Supt. Chad Brakke said six combined students and staff members have contracted the coronavirus, two of which have returned to school.
After some cases were found last week, more people at the high school tested positive over the weekend.
The virus, Brakke said, did not spread at school. The district does two temperature checks per day and follows other protocols to slow the spread of germs.
“It’s been events in the community or after-school activities,” Brakke said in a video on the district’s website. In an interview, he mentioned a wedding and extra-curricular activities.
The district has used class lists, discussion with teachers and in some cases video footage to do contact tracing, which involves figuring out who was within six feet of anyone who tested positive for a cumulative of 15 minutes over a 24-hour period.
For those not experiencing symptoms, the district does contact tracing 48 hours since the positive test. For those with symptoms, the district goes back 48 hours from when the symptoms started. Those guidelines, Brakke said, come from the Centers for Disease Control through local health departments. The proximity and time are what counts, he said.
“Some parents have been really surprised that masks do not matter. Again, that’s not our decision. It’s the six feet within that 15 minutes,” he said in a video on the district’s website.
Students at the elementary and middle schools are in cohorts, but it still can be challenging to identify which students are close to each other, which can result in entire classes being quarantined.
The high school doesn’t have cohorts due to the nature of students’ schedules, so the district looks at who sat near each other.
Some classrooms in the district, Brakke said, are not big enough to allow for six feet between students.
Families were notified through phone calls and letters if their children were in close contact of someone who tested positive.
Students who stay home still attend school online. The district had offered an online option since school started, and about 100 students, or 10% of the district’s enrollment, chose to attend online. As a result of the recent positive cases, more students have requested to learn online.
“With our model, we’re still able to function since our students can attend virtually,” he said.
Families who choose the online option are asked to stay online until the end of the quarter.
“It’s hard when people are bouncing back and forth,” Brakke said.
In cases in which a teacher is out of school, a substitute is put into the classroom to help while the teacher runs class online from home.
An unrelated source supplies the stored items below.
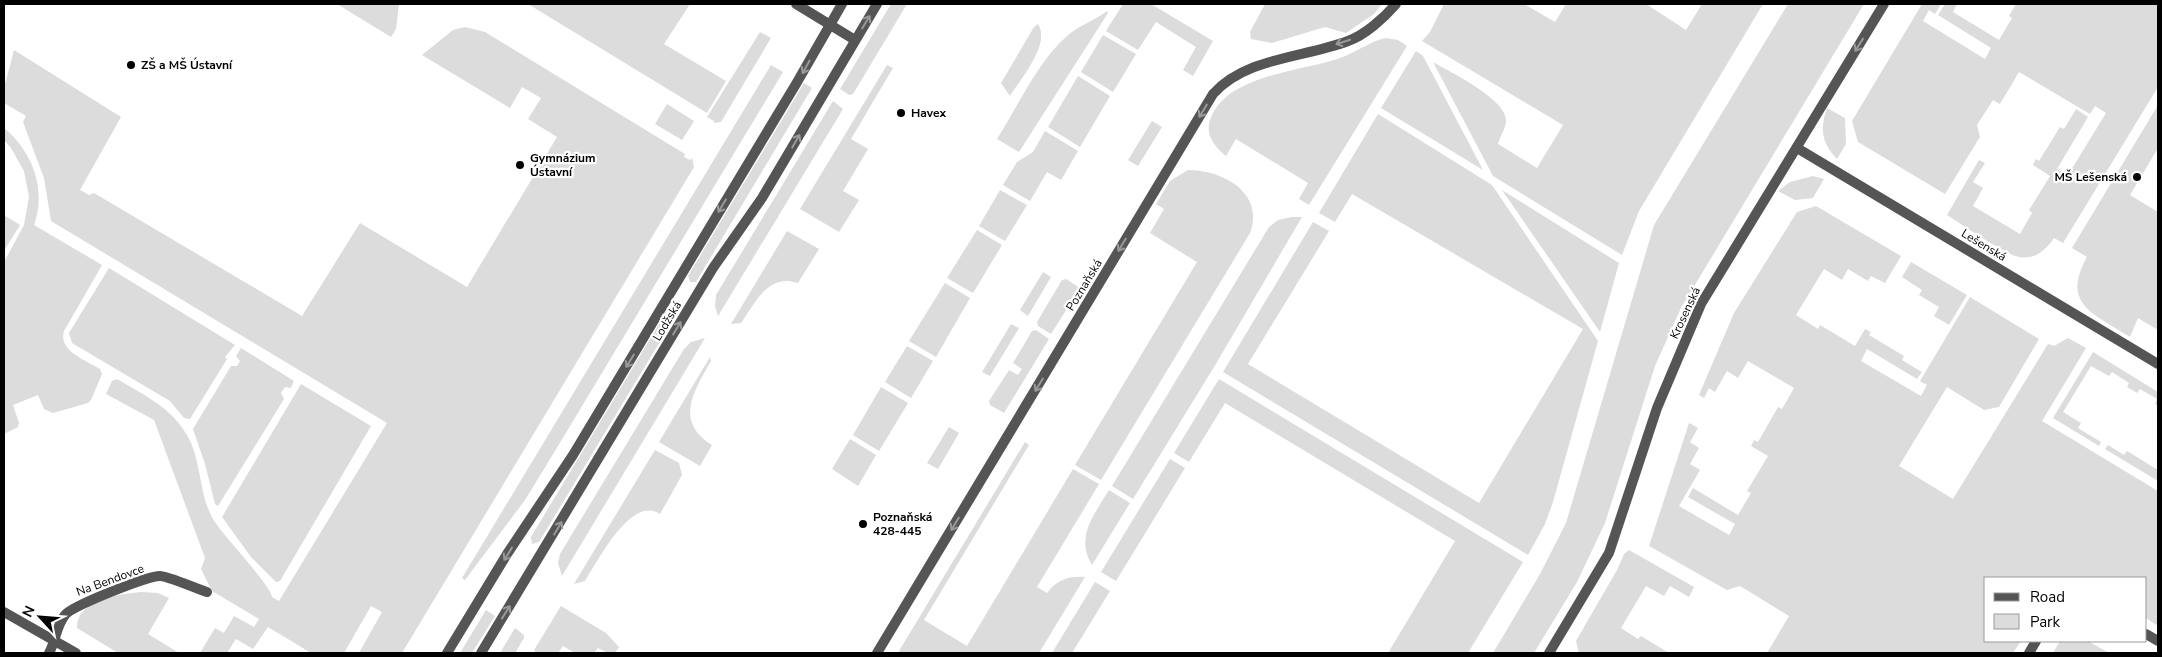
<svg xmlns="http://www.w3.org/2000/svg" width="2162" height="657" font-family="'Nunito Sans',sans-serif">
<rect width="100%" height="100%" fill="#fff"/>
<!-- green -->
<g fill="#dcdcdc">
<polygon points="337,4 399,4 396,29 391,37"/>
<polygon points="528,4 690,4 664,44 726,81 707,113"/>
<polygon points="891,4 907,4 853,94 849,95 840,89"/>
<polygon points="1123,4 1151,4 1213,41 1193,76 1183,70 1196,47 1156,22 1138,50 1106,31"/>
<polygon points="1265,4 1382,4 1374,14 1346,33 1325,27 1272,43 1251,39 1250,32"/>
<path d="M1444,4H1524L1555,22L1566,4H1646L1686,30L1702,4H1763L1639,211L1622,255L1493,176L1433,62C1450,72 1509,100 1506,122C1505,129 1500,137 1498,144L1537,168L1563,125L1422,41L1430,32Z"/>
<polygon points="1788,4 1864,4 1681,308 1655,366 1605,523 1577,582 1534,653 1493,653 1540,574 1566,523 1654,225"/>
<path d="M1922,4H1941L1935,14L1929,10L1923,21L1985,59L1991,48L1938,15L1945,4H1957L1953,12L1999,40L2012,18L2009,16L2016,4H2158V87L2063,243L2054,238C2046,250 2035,260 2019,257C2006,255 1961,224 1947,215L1979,160L1985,163L1973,182L1983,188L1973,206L2020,234L2032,213L2029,210L2050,176L2033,165L2036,159L2039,161L2060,127L2064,129L2076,109L2088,117L2057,169L2068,175L2106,113L2095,106L2090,114L2019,72L2000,104L1993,100L1977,125L1980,137L1945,194L1858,142L1852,121Z"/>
<path d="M1107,11L1108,13L1019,152L997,139C1018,106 1038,61 1067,36C1079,25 1094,21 1107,11Z"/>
<path d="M1038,24C1051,44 1021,78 1010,96L1001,83L1034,27Z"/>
<path d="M465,27L485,32L685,154L684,157L690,160L692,158L694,167L402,653H359L382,612L371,606L344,653H311L268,627L253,649L236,639L227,653H200L215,628L224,633L234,616L254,627L259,619L212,591L201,569L205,558L154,420L106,394L112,381L117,379C142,394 169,406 185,432C202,457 198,493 213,519C223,536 271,585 272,597L279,601L387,423L51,221L44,178L23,122L26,116L4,103V88L14,50L121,117L80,190L89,195L94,193L302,316L360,223L467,287L557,137L528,119L541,98L522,87L510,108L422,55L453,30Z"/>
<polygon points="760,32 771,38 721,122 714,123 714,121 707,117"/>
<polygon points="1103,35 1136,54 1113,92 1081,72"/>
<path d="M1386,38L1398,40L1407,46L1309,205L1299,199L1308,183L1236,139L1226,156C1215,147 1205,135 1210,120C1226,75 1298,72 1337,59C1354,54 1370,41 1386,38Z"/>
<polygon points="1416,51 1423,56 1483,170 1381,108"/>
<polygon points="771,65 783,72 558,446 525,500 465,580 462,578"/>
<polygon points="887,65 893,68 851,139 868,149 843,191 859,200 839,232 800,209"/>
<polygon points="1078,76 1110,96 1080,147 1048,127"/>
<polygon points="804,83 812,88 696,282 690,282 688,276"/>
<polygon points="833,101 843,109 718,316 715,306 716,295"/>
<polygon points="667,104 694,121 682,140 655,124"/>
<path d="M2158,105V148L2130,195L2158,212V330L2138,318L2130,337C2095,314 2060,305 2087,257L2072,248Z"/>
<path d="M1827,108L1845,118L1846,144L1837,159C1821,143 1820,128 1827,108Z"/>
<polygon points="1378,114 1492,185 1598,341 1553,502 1545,524 1528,555 1223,372 1313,222 1329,231 1248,364 1479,503 1583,329 1352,194 1335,222 1319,213"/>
<polygon points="1152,121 1162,127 1138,166 1128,160"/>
<path d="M4,128C32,151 47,189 34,225L102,265L64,331C58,351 86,360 100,369L102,374L91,400L88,403L53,413L44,409L38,395L13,405L19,423L18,427L4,434V262L24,225L29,197L24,171L11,148L4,140Z"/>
<polygon points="1045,131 1078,151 1061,180 1047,172 1030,201 1003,185 1017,162 1033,152"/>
<path d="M1188,170C1223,170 1265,193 1250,233L1101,480L1075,465L1197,262L1150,233L1164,209L1156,204L1170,181Z"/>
<polygon points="1813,176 1824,179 1813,198 1795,200 1778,191 1790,182"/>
<polygon points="1000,190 1027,205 1005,241 979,226"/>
<polygon points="1502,190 1619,263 1600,332"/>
<polygon points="1816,206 1901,256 1885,283 1871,276 1868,281 1848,269 1842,280 1824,269 1796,315 1818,329 1820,325 1855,346 1865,329 1871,332 1869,335 1904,356 1902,360 1922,372 1917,379 1867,349 1861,361 1921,396 1927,385 1920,381 1970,297 2039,339 1999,407 1984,410 1947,387 1899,466 1953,499 2048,344 2054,346 2068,338 2086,348 2042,421 2158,491 2158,626 2146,618 2146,578 1986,578 1986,641 2021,641 2013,653 1767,653 1789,616 1740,586 1727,590 1649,546 1689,423 1698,428 1690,442 1699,448 1690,464 1700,470 1679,506 1729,535 1735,524 1688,497 1693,488 1738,515 1751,493 1747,491 1768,456 1751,446 1754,440 1758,442 1778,407 1782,409 1794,388 1748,361 1738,378 1727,371 1715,392 1709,388 1704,398 1699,395 1734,313 1797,212"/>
<polygon points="4,215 20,225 4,251"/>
<polygon points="1292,217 1302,217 1214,367 1133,499 1112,486 1269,227 1278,220"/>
<polygon points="977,230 1002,245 973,293 947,278"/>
<path d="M787,231L819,249L798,283C768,273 756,302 741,323L731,324Z"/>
<polygon points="1911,262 1967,295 1949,325 1934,316 1939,307 1919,295 1922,290 1902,277"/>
<polygon points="109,268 235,345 225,357 227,359 190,419 184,418 170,401 72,343 69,333"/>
<polygon points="1043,272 1051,277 1028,316 1020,310"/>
<polygon points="1066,279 1080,288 1051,334 1038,326 1037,322 1062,280"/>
<polygon points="945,283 970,298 936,357 909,341"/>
<polygon points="662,323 667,325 667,330 539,542 532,544 531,537 659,324"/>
<polygon points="1011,324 1019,328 990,376 982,372"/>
<polygon points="1036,330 1049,339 1004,413 990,405 989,401 1009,370 1018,375 1022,369 1013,363 1032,331"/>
<polygon points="705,338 562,576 558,563 560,554 684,349 691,342"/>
<polygon points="907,346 933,361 911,398 885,382"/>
<polygon points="241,348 294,381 291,388 285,387 281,393 284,399 218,506 215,504 205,464 193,429 231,366 237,366 240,361 236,356"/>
<polygon points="2093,352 2158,392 2158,406 2155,404 2157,399 2140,389 2137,393 2127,387 2129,383 2112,372 2109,376 2091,366 2063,412 2081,423 2078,428 2101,442 2099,446 2053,418"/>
<path d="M710,357L711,361C694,391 674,421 712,445L700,466L659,442Z"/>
<polygon points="1219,379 1523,562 1468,653 1388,653 1455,541 1225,403 1189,462 1174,453"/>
<polygon points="301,384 371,426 280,581 276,582 251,557 222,517"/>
<polygon points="881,387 908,403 879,451 853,435"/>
<polygon points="949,427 959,433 938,469 927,463"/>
<polygon points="850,439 876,455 858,486 832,469"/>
<path d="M1025,442L1029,445L924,620L967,646L1073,469L1099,484L1037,587L1047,593C1057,580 1068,576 1085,577L1039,653H902L899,651Z"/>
<polygon points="2108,445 2124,455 2127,451 2158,470 2158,481 2105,449"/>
<path d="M655,450L679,463L682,475L660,514C631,495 598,561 585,581L574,584Z"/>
<polygon points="1170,459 1185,468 1116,581 1101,572"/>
<path d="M1109,490L1130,503L1092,565C1075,537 1094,515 1109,490Z"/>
<polygon points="1629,550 1694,587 1689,597 1670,586 1664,596 1646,586 1621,628 1638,639 1641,636 1669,653 1579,653 1576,641 1617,570 1624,554"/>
<polygon points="1095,582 1110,591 1072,653 1052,653"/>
<path d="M141,592L158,593L169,598L148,634L179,653H118L77,628C76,600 120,594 141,592Z"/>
<polygon points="561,606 606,633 619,647 615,653 608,653 598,648 594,653 575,653 563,646 558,653 536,653 534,650"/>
<polygon points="486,610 495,616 472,653 460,653"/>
<polygon points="515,628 524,635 524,638 515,653 500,653"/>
<polygon points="2060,641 2088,641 2109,653 2053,653"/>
</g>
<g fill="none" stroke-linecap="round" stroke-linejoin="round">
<!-- minor -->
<g stroke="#555" stroke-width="10">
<polyline points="796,4 855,40"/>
<polyline points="1797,148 2158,364"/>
<polyline points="4,612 76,653"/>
<polyline points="2146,634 2158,641"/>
<path d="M49,653C56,641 56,626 65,615C71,606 148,576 160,576C168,576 197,589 207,592"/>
<path d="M877,653L1213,94C1246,57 1304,58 1348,41C1365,35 1384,18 1396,4"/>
<polyline points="1549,653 1609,553 1657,408 1701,304 1884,4"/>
<polyline points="2029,653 2036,641"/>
</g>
<!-- tertiary -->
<g stroke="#555" stroke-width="10">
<polyline points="447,653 507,554 573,455 796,84 842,4"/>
<polyline points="481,653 713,268 762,198 877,4"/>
</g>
</g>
<!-- one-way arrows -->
<defs><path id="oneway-shaft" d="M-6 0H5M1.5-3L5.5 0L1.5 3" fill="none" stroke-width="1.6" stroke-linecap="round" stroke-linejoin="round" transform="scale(1.25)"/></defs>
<g stroke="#999">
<use href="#oneway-shaft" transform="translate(866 22) rotate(-59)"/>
<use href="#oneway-shaft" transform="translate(1343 42) rotate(162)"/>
<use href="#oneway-shaft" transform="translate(1859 45) rotate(122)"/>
<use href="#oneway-shaft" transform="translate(806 67) rotate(119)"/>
<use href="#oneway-shaft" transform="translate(1203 111) rotate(121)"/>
<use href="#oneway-shaft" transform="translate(796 141) rotate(-60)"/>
<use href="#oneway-shaft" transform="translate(722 206) rotate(121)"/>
<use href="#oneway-shaft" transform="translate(1122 245) rotate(121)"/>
<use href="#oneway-shaft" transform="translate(677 328) rotate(-59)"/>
<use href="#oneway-shaft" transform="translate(630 361) rotate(121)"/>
<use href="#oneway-shaft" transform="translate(1039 385) rotate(121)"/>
<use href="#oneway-shaft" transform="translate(955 524) rotate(121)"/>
<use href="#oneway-shaft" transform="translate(558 528) rotate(-59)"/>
<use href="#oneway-shaft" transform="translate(508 554) rotate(122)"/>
<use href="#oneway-shaft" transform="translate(506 612) rotate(-58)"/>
</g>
<!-- markers -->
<g fill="#000" stroke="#fff" stroke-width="2">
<circle cx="131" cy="65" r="5"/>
<circle cx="901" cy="113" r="5"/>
<circle cx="520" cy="165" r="5"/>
<circle cx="2137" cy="177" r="5"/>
<circle cx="863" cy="524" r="5"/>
</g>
<g text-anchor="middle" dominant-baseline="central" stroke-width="4.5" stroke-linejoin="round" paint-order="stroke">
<!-- poi labels -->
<g font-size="12" font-weight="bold" fill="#000" stroke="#fff" text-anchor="start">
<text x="141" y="65">ZŠ a MŠ Ústavní</text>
<text x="911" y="113">Havex</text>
<text x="530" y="158">Gymnázium<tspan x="530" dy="14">Ústavní</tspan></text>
<text x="2127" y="177" text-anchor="end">MŠ Lešenská</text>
<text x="873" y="517">Poznaňská<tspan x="873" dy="14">428-445</tspan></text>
</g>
<!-- street labels -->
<g font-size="12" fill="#000" stroke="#fff">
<text transform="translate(1984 245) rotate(31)">Lešenská</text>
<text transform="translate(1084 285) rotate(-59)">Poznaňská</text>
<text transform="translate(1685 313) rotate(-65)">Krosenská</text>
<text transform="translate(667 321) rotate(-59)">Lodžská</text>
<text transform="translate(110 580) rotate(-20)">Na Bendovce</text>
</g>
</g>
<!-- border -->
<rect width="2162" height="657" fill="none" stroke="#000000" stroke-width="10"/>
<!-- legend -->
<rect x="1984" y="577" width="162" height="65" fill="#ffffff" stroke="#999999"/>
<rect x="1994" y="593" width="25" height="8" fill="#555555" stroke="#999999"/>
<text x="2030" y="602" font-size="15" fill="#000000">Road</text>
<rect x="1994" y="614" width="25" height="15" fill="#dcdcdc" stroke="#999999"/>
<text x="2030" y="627" font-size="15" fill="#000000">Park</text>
<!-- north arrow -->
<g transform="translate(40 617) rotate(296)" stroke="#ffffff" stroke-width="4" paint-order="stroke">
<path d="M0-4L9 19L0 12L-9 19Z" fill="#000000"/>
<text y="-8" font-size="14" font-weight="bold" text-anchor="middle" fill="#000000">N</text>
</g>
</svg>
Some teachers, Brakke said, were already teaching from home since the start of school, most due to contact tracing.
Of the district’s fall extracurricular activities, only the volleyball team has been affected so far. It won’t play a match until at least Oct. 15, which means it will miss the Big East Conference tournament.
“We’re trying to see if this kind of ends or if we continue to have cases,” Brakke said.
The district is far from considering to operate school 100% online. Brakke said guidance suggests 30% of the school to have positive cases — not just due to contact tracing — before determining to close.
The Sheboygan County Health Department, he said, suggested letting it know when 10% of students are infected. All of the district’s three schools are in Cedar Grove, just north of the Ozaukee County border.
As a result of the increased workload in notifying families and working on spreadsheets from Sheboygan and Ozaukee counties, where the district’s students live, the School Board at an emergency meeting last Friday approved hiring a part-time nurse for up to 28 hours per week.
The district’s nurse works eight hours on Wednesdays and has another job, which doesn’t allow her to increase her workload, Brakke said.
Trying to reach all affected families over a weekend to notify them before school resumes on Monday, he said, takes a large effort.
“It’s really taken a lot of administrative time,” he said.
Beyond that, a medical degree is required to access the Wisconsin Disease Electronic Surveillance System, Brakke said, which houses the list of the state’s positive cases.
The district, Brakke said, hasn’t seen a huge spike in illness compared to a normal year.